Focus Sur la Quintessence de la Lettre Ouverte de Maître Timothée MBUYA Adressée au Vice-Premier Ministre et Ministre de l’ Intérieur au Sujet de la  » Rétention » du Gouverneur Jacques KYABULA à KINSHASA

Au cœur de la lettre ouverte de Maître Timothée Mbuya adressée au Vice-Premier Ministre et Ministre de l’Intérieur, une interpellation nette: l’invitation régulière adressée au gouverneur Jacques Kyabula, fondée sur les articles 197 et suivants de la Constitution, s’est muée, par inertie et silence administratif, en une quasi-sanction dépourvue de base légale. Sans décision écrite, sans publication de la procédure et sans borne temporelle, la mesure produit les effets d’une restriction de liberté et d’exercice du mandat, au mépris des garanties élémentaires de l’État de droit et de la libre administration des provinces. L’auteur ne conteste pas le pouvoir de tutelle; il en dénonce le dévoiement lorsqu’il s’exerce sans forme, sans délai et hors contrôle.

Sur le terrain juridique et institutionnel, trois griefs majeurs sont articulés. D’abord, un déficit de motivation et de transparence: cinq mois écoulés sans communication officielle sur une enquête née de propos publics et d’une indisponibilité ponctuelle instaurent une insécurité juridique pour l’élu et pour ses administrés. Ensuite, une disproportion doublée d’une indétermination: la désignation d’un intérimaire n’est envisageable que de manière strictement temporaire et contextualisée, faute de quoi elle sape l’autonomie provinciale garantie par la Constitution.

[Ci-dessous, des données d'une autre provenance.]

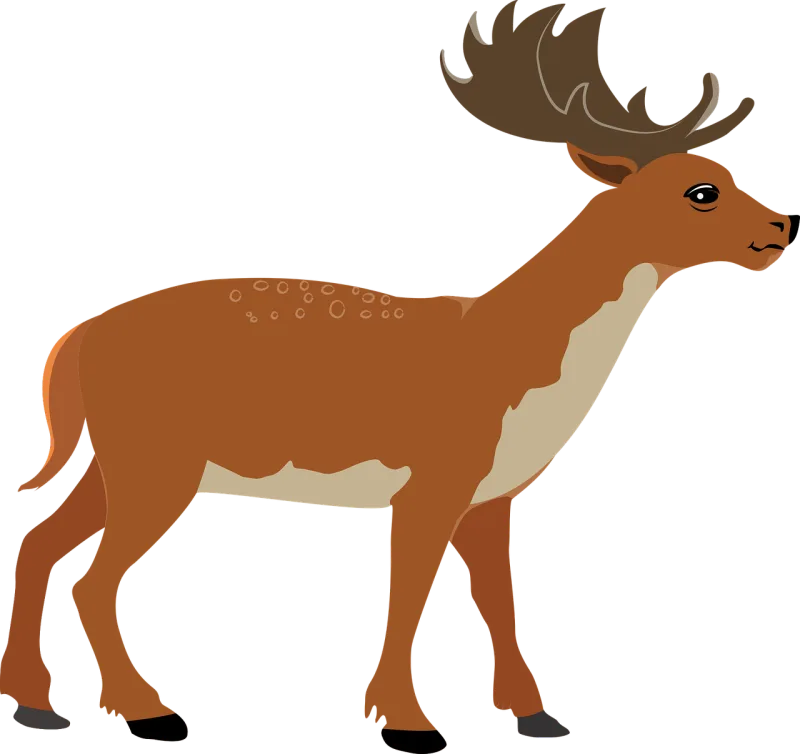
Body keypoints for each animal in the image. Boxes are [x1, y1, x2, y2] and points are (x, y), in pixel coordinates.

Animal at [2, 1, 793, 751]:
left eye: (726, 175)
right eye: (700, 191)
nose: (781, 228)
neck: (515, 364)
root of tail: (72, 338)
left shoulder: (492, 494)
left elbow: (500, 598)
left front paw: (538, 718)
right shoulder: (433, 478)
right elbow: (411, 592)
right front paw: (406, 725)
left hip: (113, 459)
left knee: (36, 546)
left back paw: (35, 707)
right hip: (156, 461)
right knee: (91, 580)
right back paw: (149, 715)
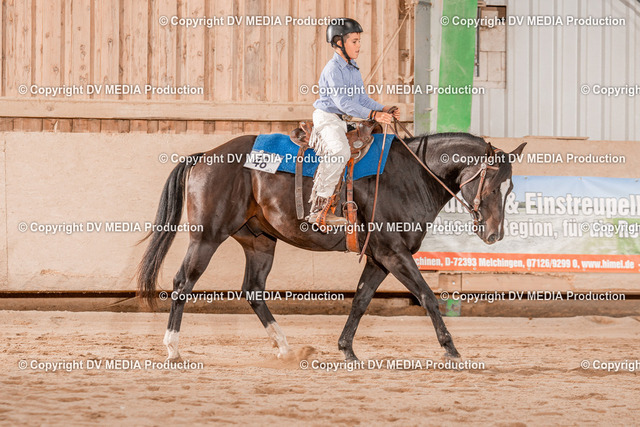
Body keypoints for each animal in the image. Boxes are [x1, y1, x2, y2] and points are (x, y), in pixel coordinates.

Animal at [136, 129, 526, 362]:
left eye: (510, 189)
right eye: (493, 185)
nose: (495, 234)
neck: (408, 177)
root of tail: (207, 155)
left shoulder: (379, 259)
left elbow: (361, 301)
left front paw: (346, 350)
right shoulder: (393, 253)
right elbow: (427, 296)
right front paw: (451, 349)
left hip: (260, 242)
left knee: (254, 290)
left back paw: (286, 347)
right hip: (207, 236)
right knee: (183, 282)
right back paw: (172, 347)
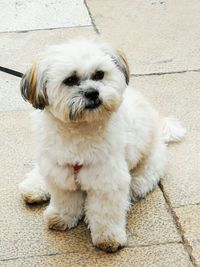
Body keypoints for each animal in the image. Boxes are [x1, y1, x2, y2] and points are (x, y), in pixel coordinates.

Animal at [18, 38, 186, 253]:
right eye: (70, 80)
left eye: (99, 74)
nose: (92, 92)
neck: (80, 129)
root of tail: (159, 122)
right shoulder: (60, 172)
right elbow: (65, 200)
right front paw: (61, 218)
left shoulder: (106, 179)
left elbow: (104, 211)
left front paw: (108, 237)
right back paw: (34, 187)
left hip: (149, 161)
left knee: (143, 178)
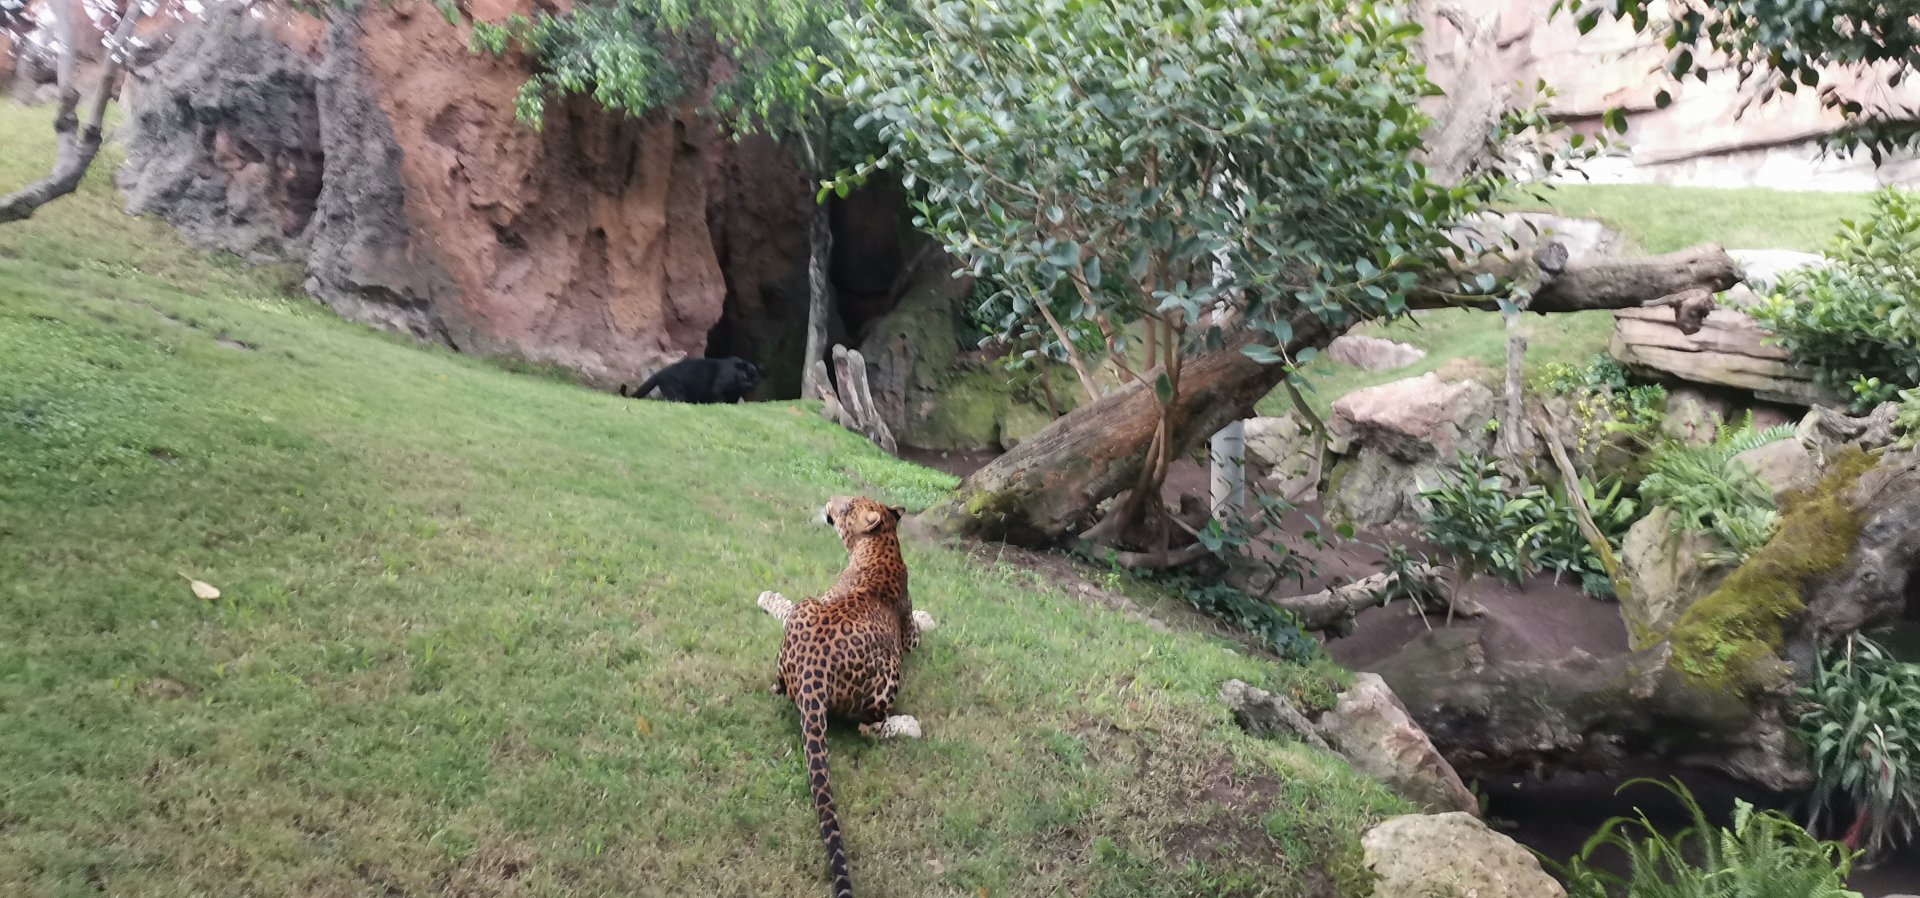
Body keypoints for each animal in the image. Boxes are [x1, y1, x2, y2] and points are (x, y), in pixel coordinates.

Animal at [754, 496, 936, 898]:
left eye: (849, 504)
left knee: (862, 726)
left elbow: (785, 606)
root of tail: (813, 674)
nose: (830, 500)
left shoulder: (902, 639)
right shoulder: (906, 639)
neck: (883, 543)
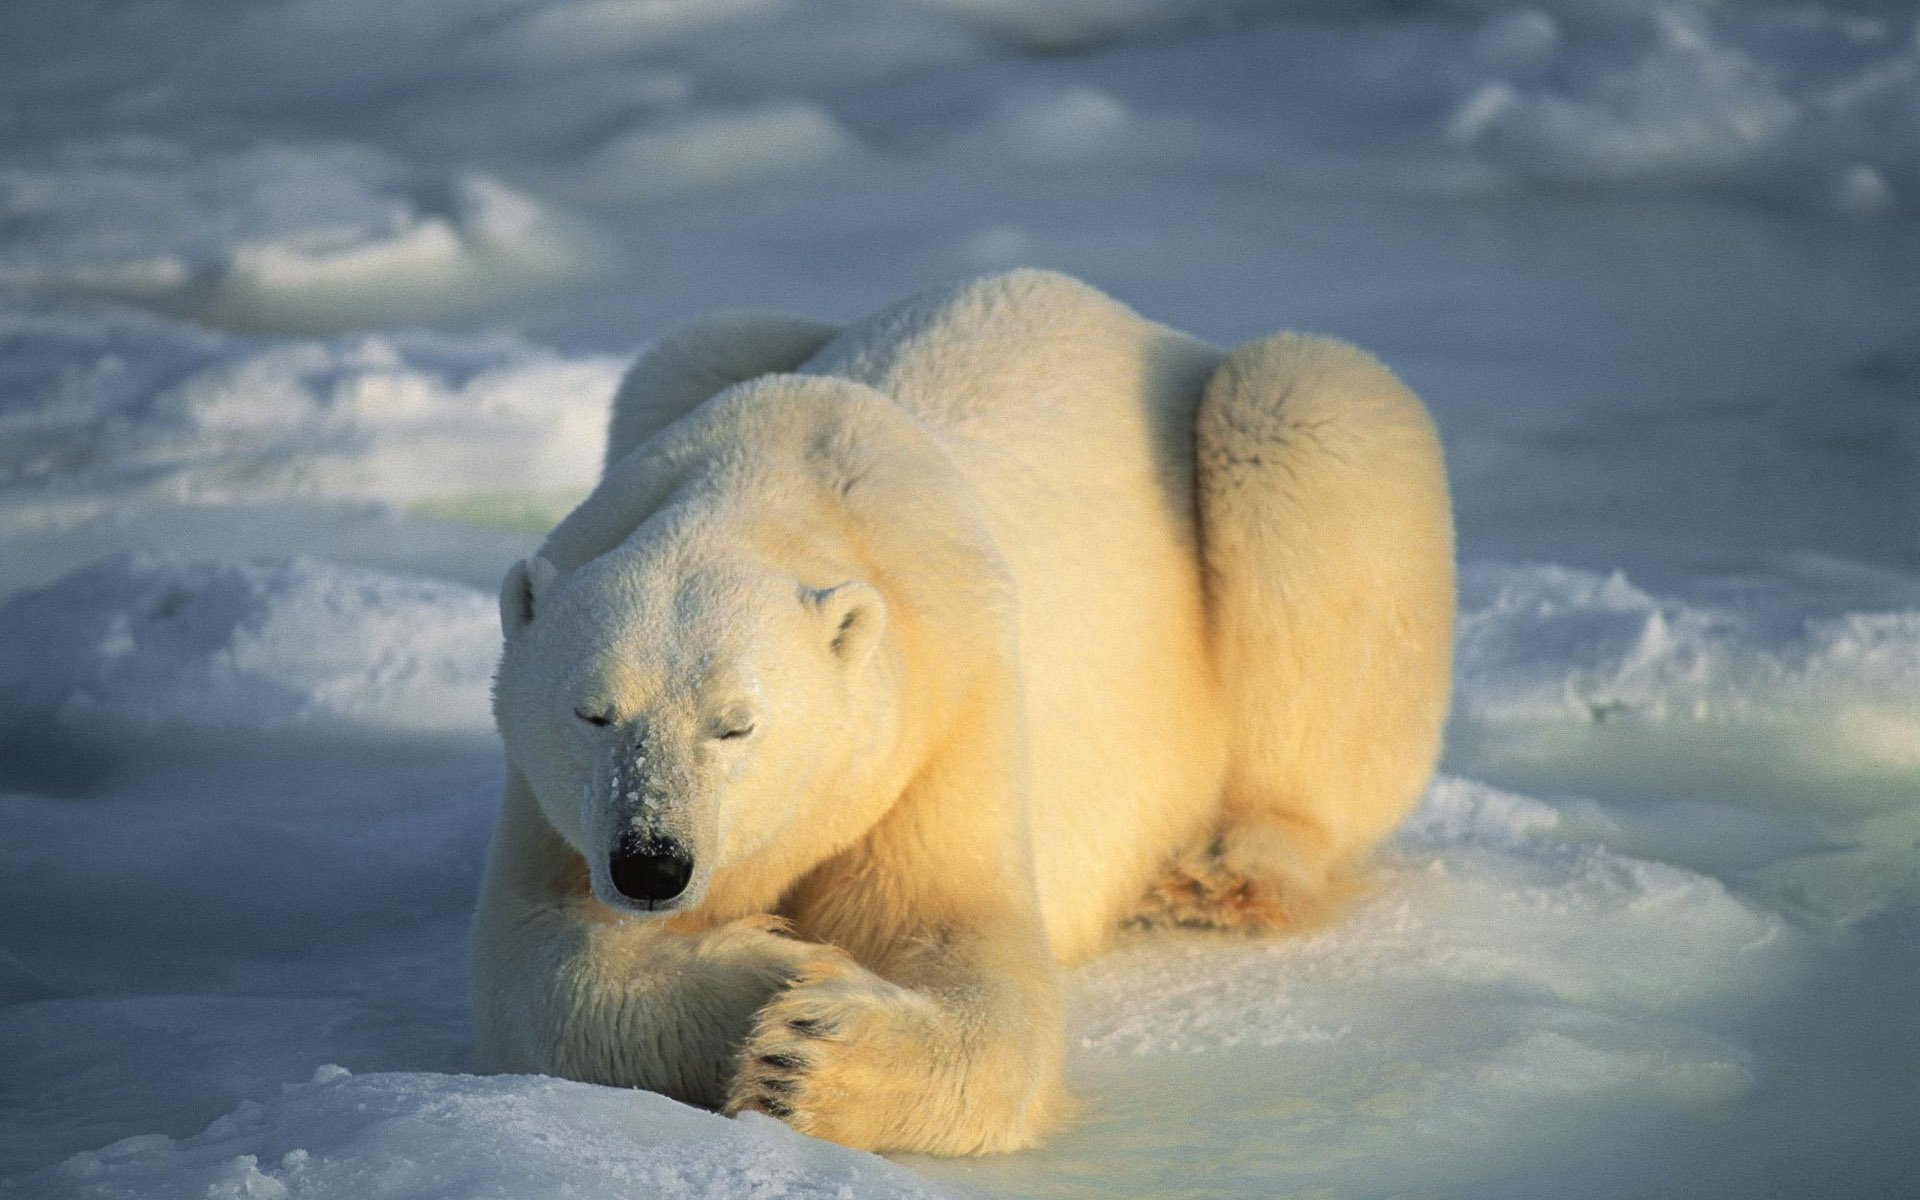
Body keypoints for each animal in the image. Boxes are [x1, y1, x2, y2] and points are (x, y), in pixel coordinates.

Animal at [468, 268, 1451, 1152]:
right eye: (593, 713)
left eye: (737, 723)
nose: (651, 863)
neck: (780, 483)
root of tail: (1144, 323)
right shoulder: (555, 805)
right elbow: (533, 958)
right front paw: (773, 969)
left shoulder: (947, 709)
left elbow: (966, 942)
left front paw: (806, 1053)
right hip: (698, 358)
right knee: (687, 346)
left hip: (1280, 446)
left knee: (1306, 424)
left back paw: (1230, 870)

Enfin, une atteinte aux droits de la défense: toute suspension éventuelle doit être formalisée, motivée et accompagnée d’une possibilité effective de se défendre; à défaut, les voies compétentes — judiciaires ou parlementaires — doivent être saisies si des manquements pénaux ou constitutionnels sont allégués. Le problème n’est donc pas la tutelle, mais sa pratique lorsqu’elle échappe aux formes, aux délais et au contrôle.

Politiquement, la lettre avertit contre une gouvernance du non-dit qui, par la durée, finit par entériner une sanction politique inavouée, brouillant les frontières entre responsabilité administrative, arbitrage politique et respect des droits fondamentaux. En posant un ultimatum mesuré — réintégrer le gouverneur, formaliser une suspension régulière, ou saisir les instances appropriées — Maître Mbuya ramène le débat sur le terrain des institutions: publication des actes, hiérarchie des normes, reddition de comptes. L’enjeu dépasse le cas Kyabula: il engage la crédibilité des mécanismes de tutelle, la confiance des citoyens du Haut-Katanga et, plus largement, la consistance de l’État de droit proclamé par la République. À la clé, une exigence simple et non négociable: rétablir une chaîne continue de légalité — décision, motivation, délai raisonnable, contrôle démocratique — pour que la tutelle ne dérive jamais en arbitraire par défaut de forme et d’information.